[Supplied material]
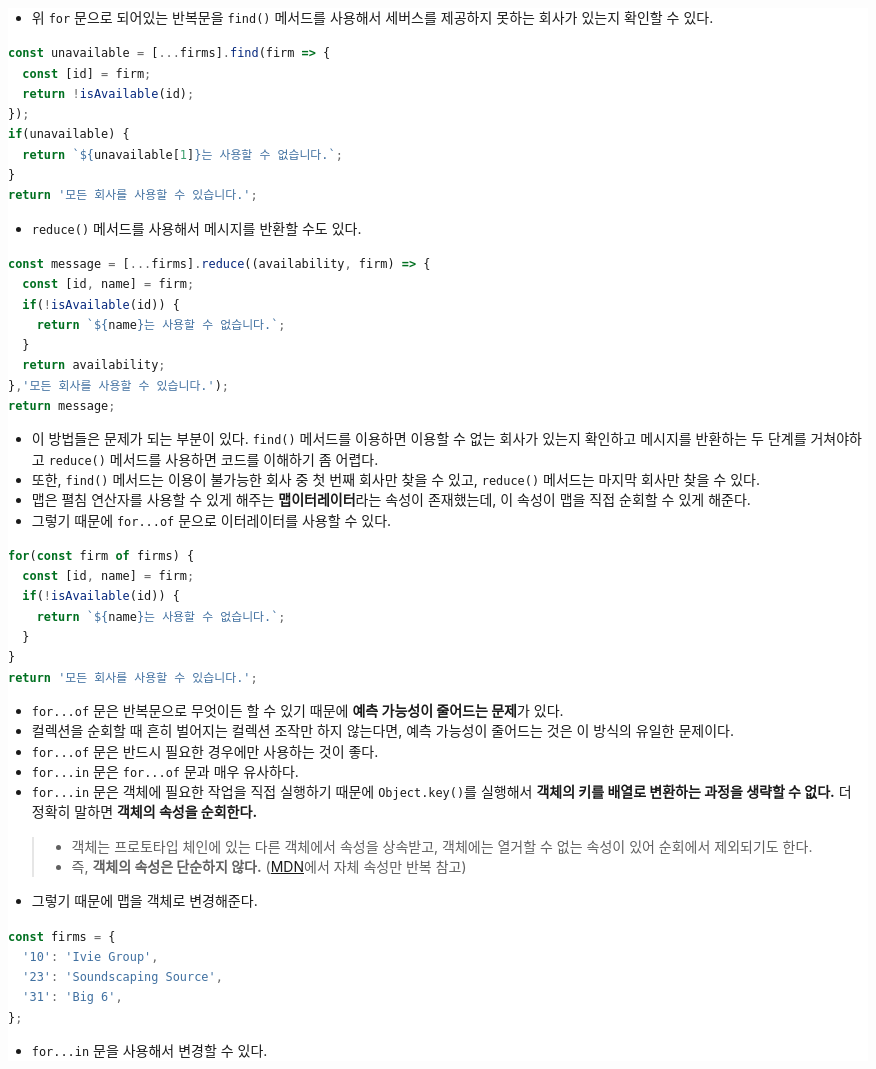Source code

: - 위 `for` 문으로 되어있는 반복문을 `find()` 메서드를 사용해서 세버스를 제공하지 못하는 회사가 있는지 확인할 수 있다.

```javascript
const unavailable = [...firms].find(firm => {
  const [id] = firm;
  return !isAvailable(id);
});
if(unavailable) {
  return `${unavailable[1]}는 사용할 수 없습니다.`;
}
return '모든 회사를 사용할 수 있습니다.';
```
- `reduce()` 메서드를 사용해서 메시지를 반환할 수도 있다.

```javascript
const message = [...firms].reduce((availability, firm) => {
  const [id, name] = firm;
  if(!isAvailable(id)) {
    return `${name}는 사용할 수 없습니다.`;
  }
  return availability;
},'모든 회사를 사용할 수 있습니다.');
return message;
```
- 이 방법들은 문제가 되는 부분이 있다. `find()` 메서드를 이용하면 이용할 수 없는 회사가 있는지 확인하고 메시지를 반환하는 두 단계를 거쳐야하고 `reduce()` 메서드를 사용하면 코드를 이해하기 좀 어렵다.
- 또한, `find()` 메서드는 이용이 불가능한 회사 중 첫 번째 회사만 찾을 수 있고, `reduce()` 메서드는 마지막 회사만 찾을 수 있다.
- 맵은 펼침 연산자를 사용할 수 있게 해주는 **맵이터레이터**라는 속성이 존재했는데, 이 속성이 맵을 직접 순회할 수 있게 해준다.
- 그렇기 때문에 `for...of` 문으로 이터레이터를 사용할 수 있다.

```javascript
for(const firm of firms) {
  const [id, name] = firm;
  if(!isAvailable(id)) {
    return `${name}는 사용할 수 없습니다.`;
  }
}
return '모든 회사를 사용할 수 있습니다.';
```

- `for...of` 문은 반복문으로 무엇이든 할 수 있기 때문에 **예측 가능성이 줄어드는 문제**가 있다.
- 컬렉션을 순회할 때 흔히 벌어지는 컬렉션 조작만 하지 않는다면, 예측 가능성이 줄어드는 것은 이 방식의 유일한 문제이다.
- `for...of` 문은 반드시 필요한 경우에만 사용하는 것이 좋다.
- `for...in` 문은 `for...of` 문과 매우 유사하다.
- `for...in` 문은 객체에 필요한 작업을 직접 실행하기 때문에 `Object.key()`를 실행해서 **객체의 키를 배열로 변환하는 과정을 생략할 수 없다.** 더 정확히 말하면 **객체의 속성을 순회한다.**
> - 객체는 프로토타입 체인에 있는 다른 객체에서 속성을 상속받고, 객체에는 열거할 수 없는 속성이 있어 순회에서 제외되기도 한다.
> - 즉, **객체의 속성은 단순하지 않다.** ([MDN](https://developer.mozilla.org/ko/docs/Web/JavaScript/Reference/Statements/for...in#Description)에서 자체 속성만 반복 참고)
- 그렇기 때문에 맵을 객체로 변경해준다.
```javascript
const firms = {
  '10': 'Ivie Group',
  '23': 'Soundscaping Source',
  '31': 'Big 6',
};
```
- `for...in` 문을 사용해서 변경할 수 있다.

[Exercise description]
Write out exactly the lines of the entries above that run from the line containing "문과 매우 유사하다." through the last line, including both.

[Solution to this problem]
- `for...in` 문은 `for...of` 문과 매우 유사하다.
- `for...in` 문은 객체에 필요한 작업을 직접 실행하기 때문에 `Object.key()`를 실행해서 **객체의 키를 배열로 변환하는 과정을 생략할 수 없다.** 더 정확히 말하면 **객체의 속성을 순회한다.**
> - 객체는 프로토타입 체인에 있는 다른 객체에서 속성을 상속받고, 객체에는 열거할 수 없는 속성이 있어 순회에서 제외되기도 한다.
> - 즉, **객체의 속성은 단순하지 않다.** ([MDN](https://developer.mozilla.org/ko/docs/Web/JavaScript/Reference/Statements/for...in#Description)에서 자체 속성만 반복 참고)
- 그렇기 때문에 맵을 객체로 변경해준다.
```javascript
const firms = {
  '10': 'Ivie Group',
  '23': 'Soundscaping Source',
  '31': 'Big 6',
};
```
- `for...in` 문을 사용해서 변경할 수 있다.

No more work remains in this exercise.